Pull each line holding the word "left" from the data.
————————
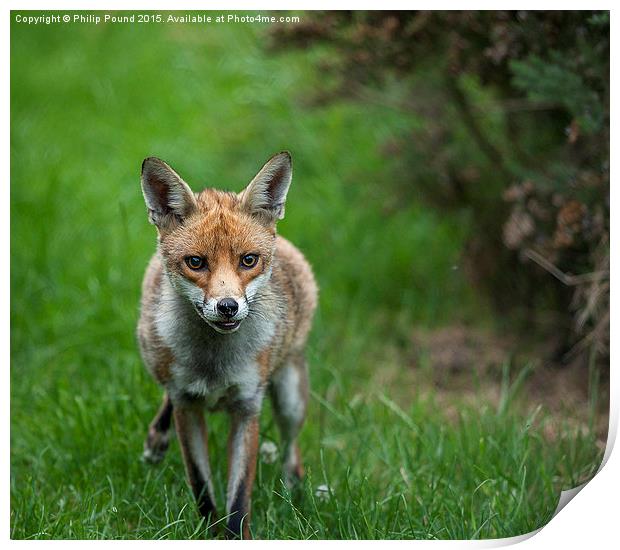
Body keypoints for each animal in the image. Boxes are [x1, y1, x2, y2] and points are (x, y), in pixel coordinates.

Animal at [137, 153, 318, 540]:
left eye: (248, 260)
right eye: (196, 262)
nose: (228, 307)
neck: (214, 366)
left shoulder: (248, 408)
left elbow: (239, 501)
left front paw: (236, 535)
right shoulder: (187, 406)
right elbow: (202, 486)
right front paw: (207, 529)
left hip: (290, 397)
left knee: (291, 449)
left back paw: (295, 492)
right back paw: (156, 440)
————————
* _WRITTEN RESPONSE_
left eye: (248, 260)
left shoulder: (248, 408)
left elbow: (239, 501)
left front paw: (236, 535)
left hip: (290, 397)
left knee: (291, 449)
left back paw: (295, 492)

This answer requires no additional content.